Simon Harris has announced a “radical” reform of the CAO entrance process to improve accessibility to higher education. Speaking on the Pat Kenny Show earlier today, Simon Harris, Minister for Further and Higher Education described this reform as “the biggest overhaul of the higher education system in the history of the state.”
Currently, the application system does not include options for apprenticeships or further education training (FET) as it is a private organisation, however, this more enhanced, integrated model would provide greater options to incoming third-level students.
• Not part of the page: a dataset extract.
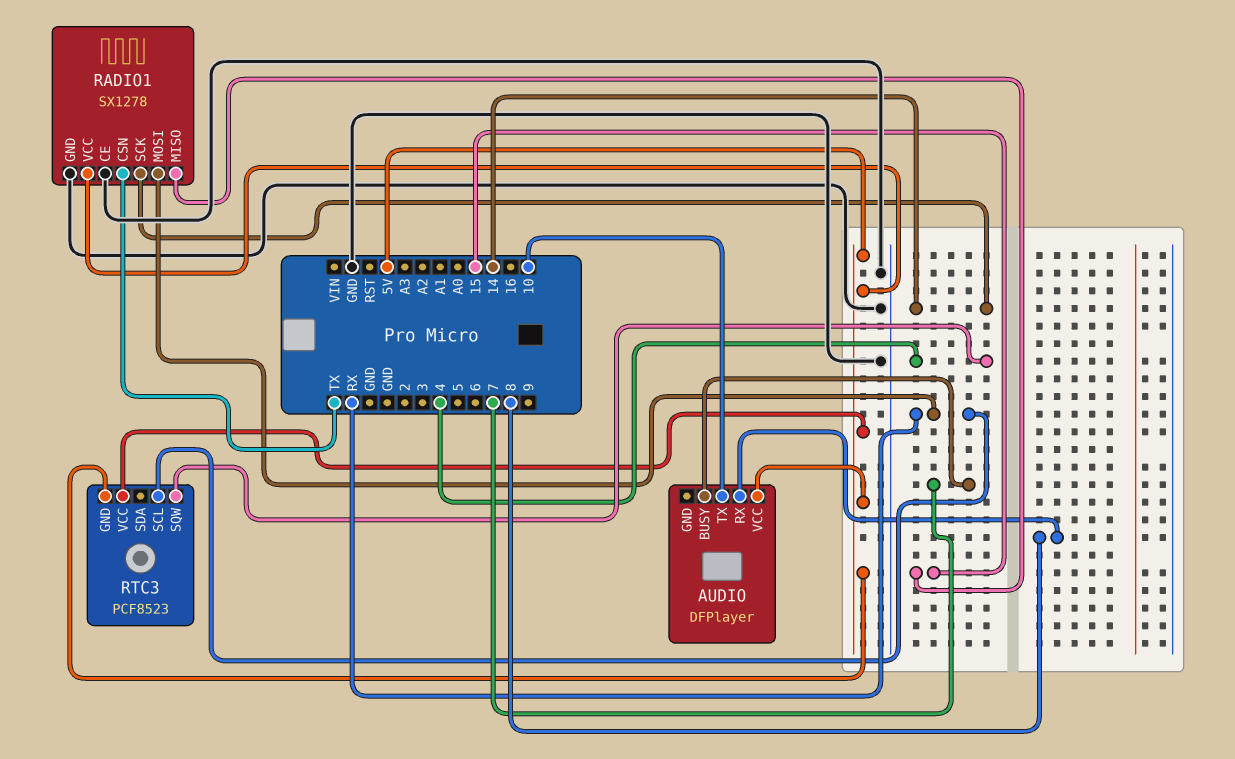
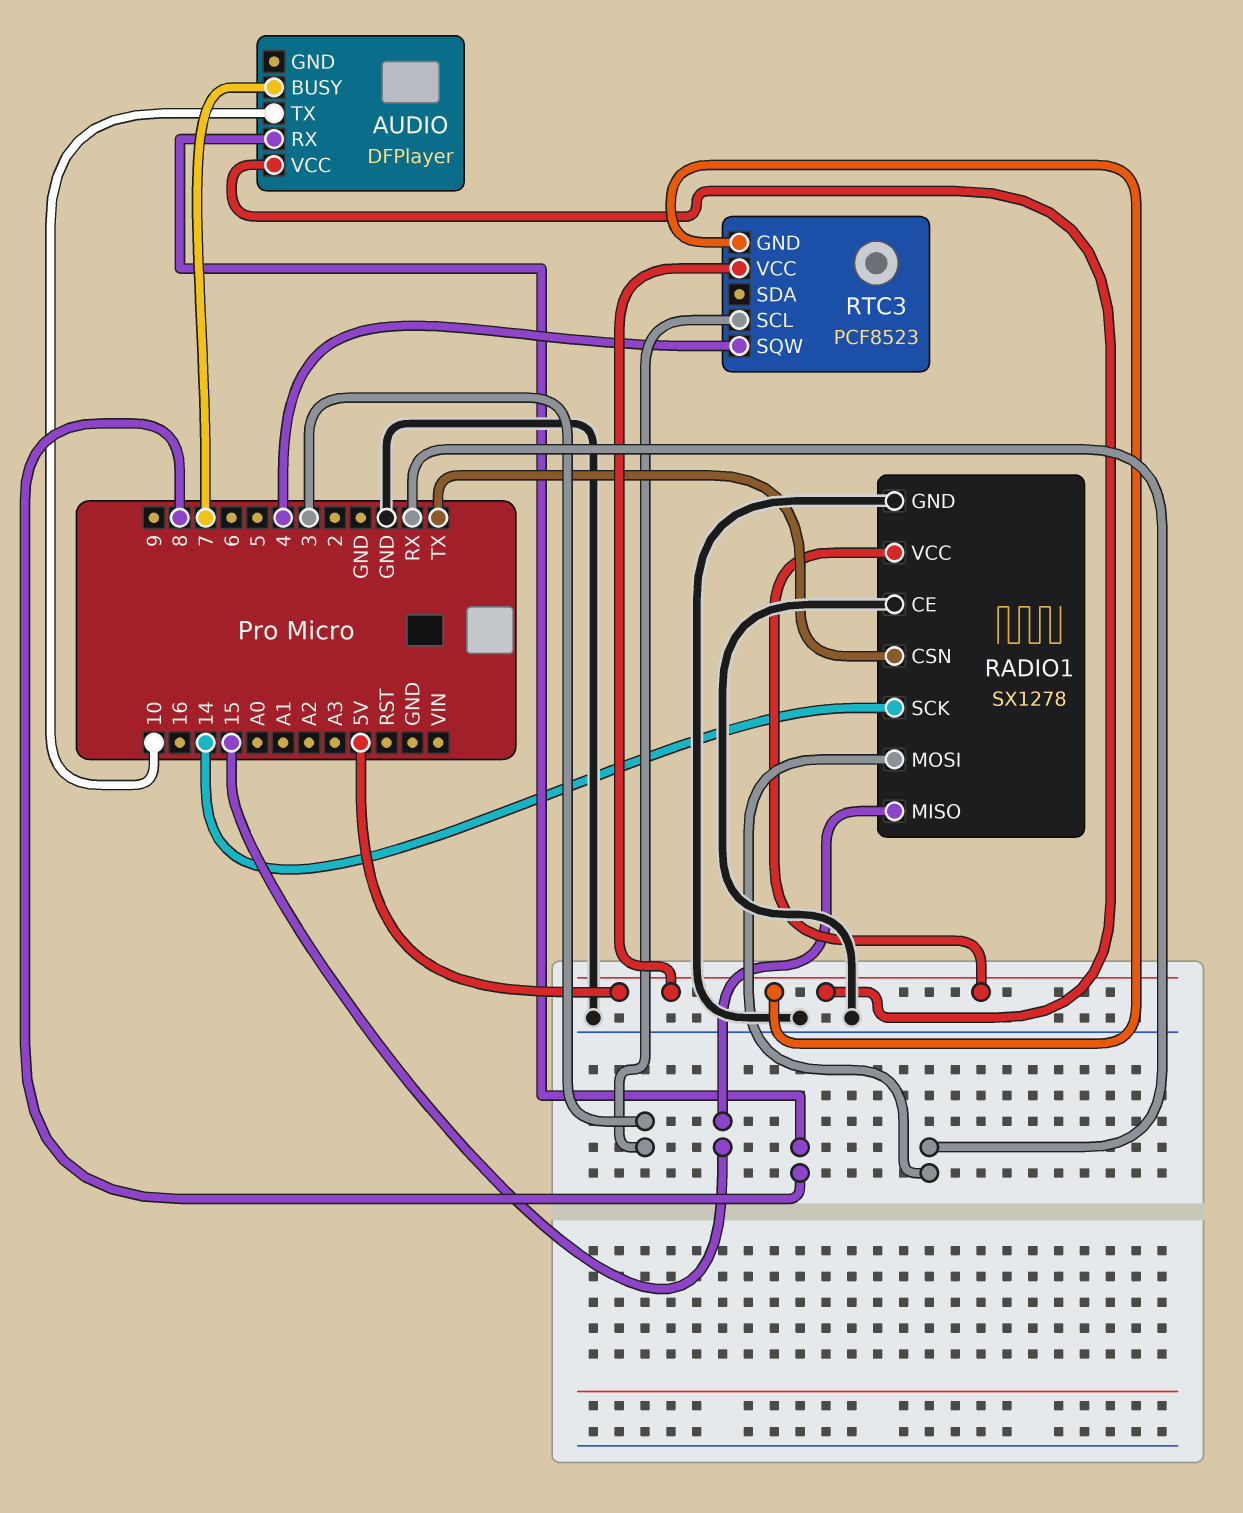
RTC3 pin SCL: RX -> 3

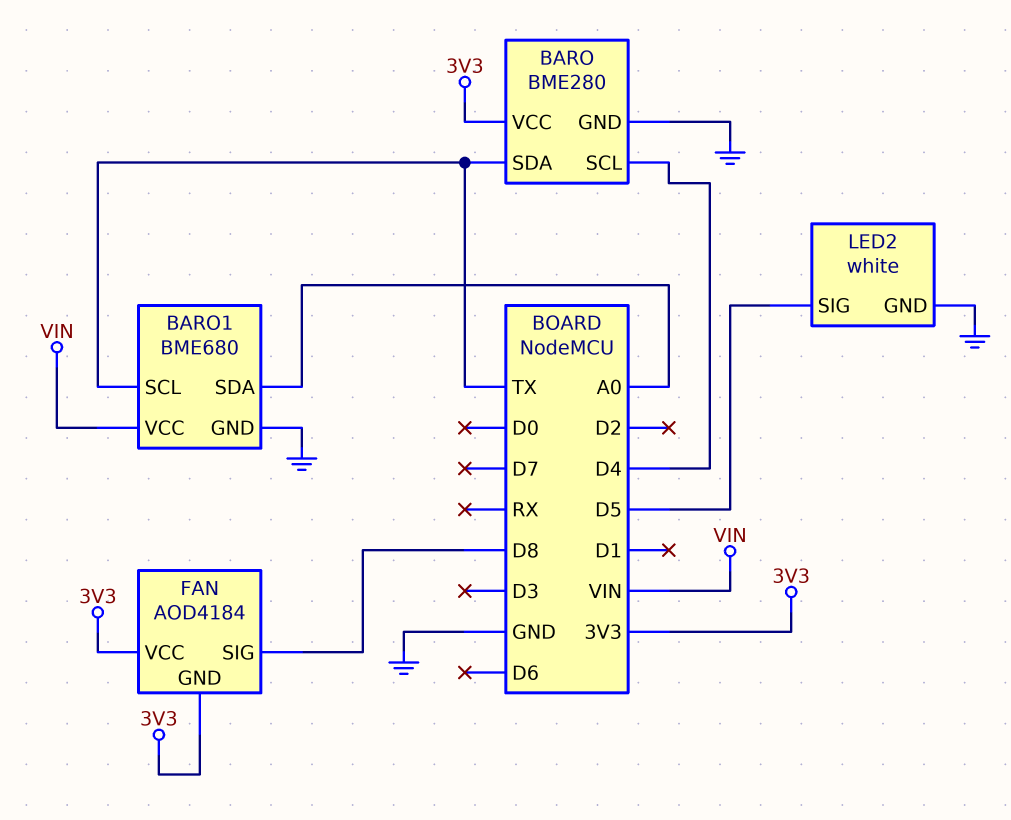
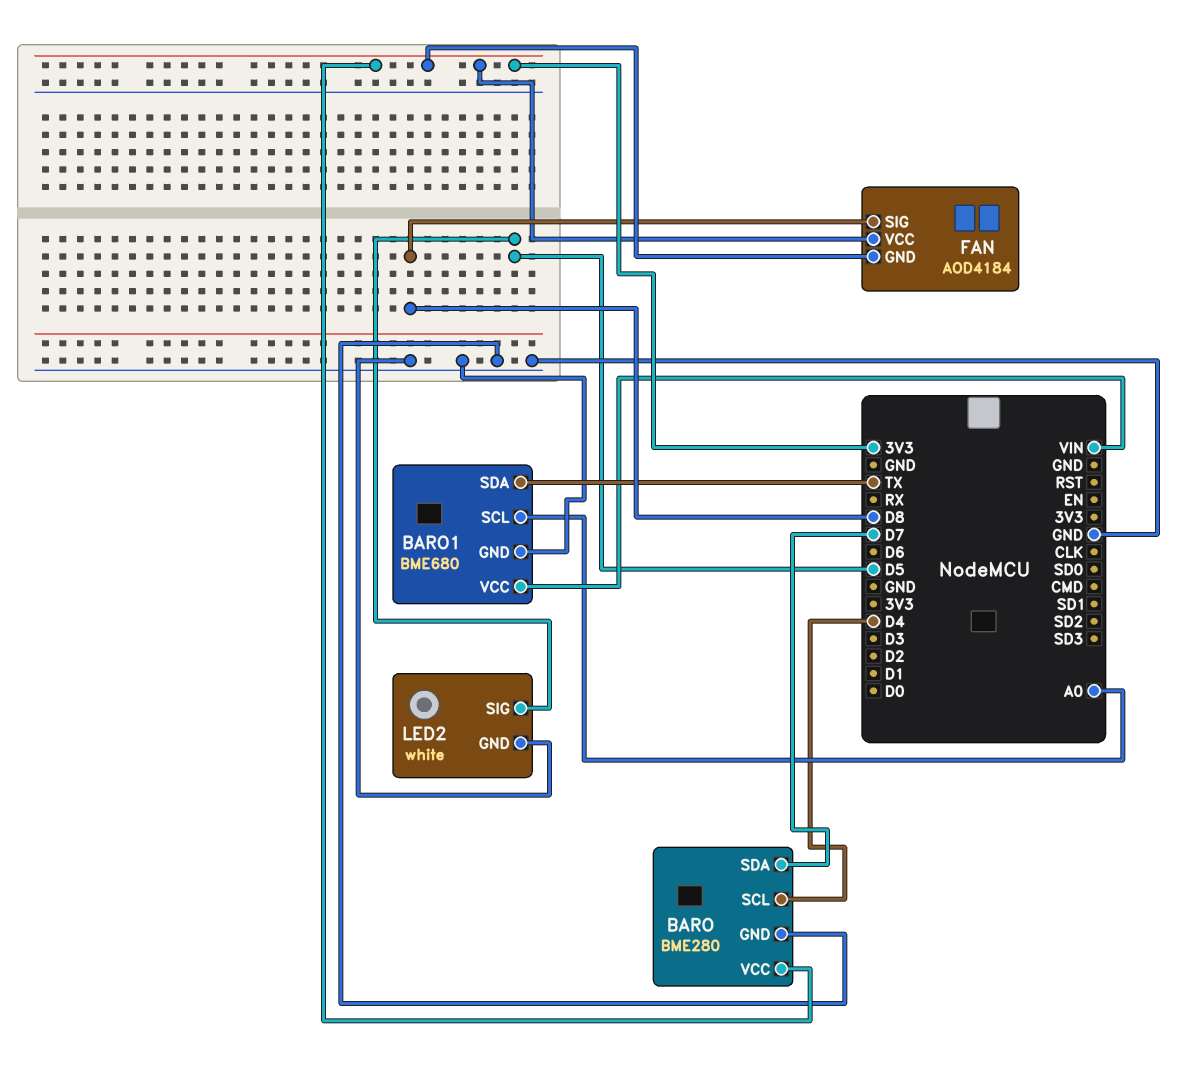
BARO pin SDA: TX -> D7
BARO1 pin SCL: TX -> A0
BARO1 pin SDA: A0 -> TX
“I want to create an integrated education system where people can move from further education to higher education with much more ease. I want to look at how we can learn the lessons from Covid in terms of blended learning for people who may be living in rural Ireland or people who can’t pack their bags and go to university for four years.”
The aim is to make CAO applicants more aware of the pathways available to them through a “one-stop-shop application form” in which students can apply for an apprenticeship or a Level 4 or 5, alongside Level 6, 7, and 8 courses.
There is a separate credit system for FET courses at present, but this is scheduled to be abolished by 2022. In doing so, pressure on both students and college places will be alleviated, as well as providing new entrants with as much information as possible.
The plan also seeks to reduce the level of dropout rates at third-level which currently stands at approximately 25 percent.
The number of apprenticeships is set to increase by 10,000 per year and a new financial incentive has been put in place whereby employers are granted €3,000 when they hire an apprentice. Harris also calls for the public sector to “step up” in a demand that every state agency sets a target regarding apprenticeships.
Financing for higher education is also being reviewed as part of the new strategy under a sustainable funding and reform programme. “An undergraduate degree should be a natural extension of our education system”, Mr. Harris said, while also rejecting student loans, claiming that they do not work.
Spending towards higher education now amounts to around 1.83 billion euro a year, with 44% of students in the state having their registration fee paid for by the government.